上京した兄・菊雄(岸谷五朗)を迎えに行った日、
傘が無くて困っていた高木雅史(唐沢寿明)に赤い傘を譲る。
しばらくしてゆき子は高木と再会し、パーティーに誘われる。
高木は父・浩一郎(神山繁)が会長を務めるコンチェルンの御曹司。
年収五千万円の御曹司とアパート暮らしの地味なOLとの恋が始まった。
だが、そこにはさまざまな思惑があり、ゆき子は何度も傷つくが高木への想いは消えない。

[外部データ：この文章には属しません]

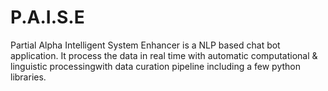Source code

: # P.A.I.S.E
 Partial Alpha Intelligent System Enhancer is a NLP based chat bot application. It process the data in real time with automatic computational & linguistic processingwith data curation pipeline including a few python libraries.
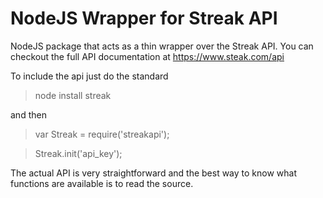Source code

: NodeJS Wrapper for Streak API
================

NodeJS package that acts as a thin wrapper over the Streak API. You can checkout the full API documentation at https://www.steak.com/api

To include the api just do the standard
> node install streak

and then
> var Streak = require('streakapi');

> Streak.init('api_key');

The actual API is very straightforward and the best way to know what functions are available is to read the source.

そんな中、恋に一途な菊雄がキャバクラで働く瞳(鶴田真由)に恋をする。
瞳は高木の妹で家庭に嫌気がさし、家を飛び出していたのだ。
互いの兄と妹同士が恋に落ちる中、クリスマスイブの時を迎える――という話。
感想
“東京シンデレラストーリー”と銘打たれた本作は
話の内容もさることながらドラマの外でも印象的な出来事が多かった。
主演の和久井映見はこの年『夏子の酒』でスマッシュヒットを出してはいたが、
歴代の月9女優と比較すればまだまだ地味な存在だった。
また岸谷五朗はこれが連ドラ初出演だったんじゃないかなあ。
記憶が正しければ。一言で言えば寅さんみたいな兄貴だよねえ。
唐沢寿明は言うに及ばず、鶴田真由も主演作はあったわな。
この対照的なキャスティングもある意味シンデレラストーリー。
だからなのか、全10回と半信半疑だったんじゃないかな。
ところがふたを開けてみれば、ドラマは大ヒット。
コテコテの恋愛ファンタジードラマがウケにウケた。
王子様とシンデレラの恋愛は遊園地を貸切るわ、
乗馬するわ、ヨットでクルージングするわ、デカいパーティー開くわ。
その都度傷つきながらも、まあようやるわ的展開が炸裂。
一方で田舎の両親との絆にはホロっとさせられる。
おとっつあんは名優・河原崎長一郎、オカンは河内桃子。
このキャスティングもよかった。
河内さんなんて名家の出なのに田舎の民宿経営者やらせても上手い。
一番最初の『ゴジラ』のヒロイン役だものねえ。
こういう父ちゃんと母ちゃんのことはいいから
子どもに幸せに暮らしてほしいという姿は理想形。
現実では親ほど子どもを傷つけまくる言葉を吐く存在はおらんからね。
だからドラマを見るのよ、理想を求めて。
こんなんだったらいいのになあと思って涙する。
それがドラマってもんだわね。
運命の赤い糸ならぬ赤い傘の使い方も素晴らしい。
ラストに至るまで小道具として凄く生きてるものねえ。
ゆき子と菊雄のトボけたやり取りとかも最高。
このあたりは『101回目のプロポーズ』のスタッフが多い影響かな。
いくらなんでもエスカルゴをタニシ呼ばわりするかねえとは思うのだが(笑)
やっぱりベタなもの、というか普遍的なものは強いと再認識させてくれる一作。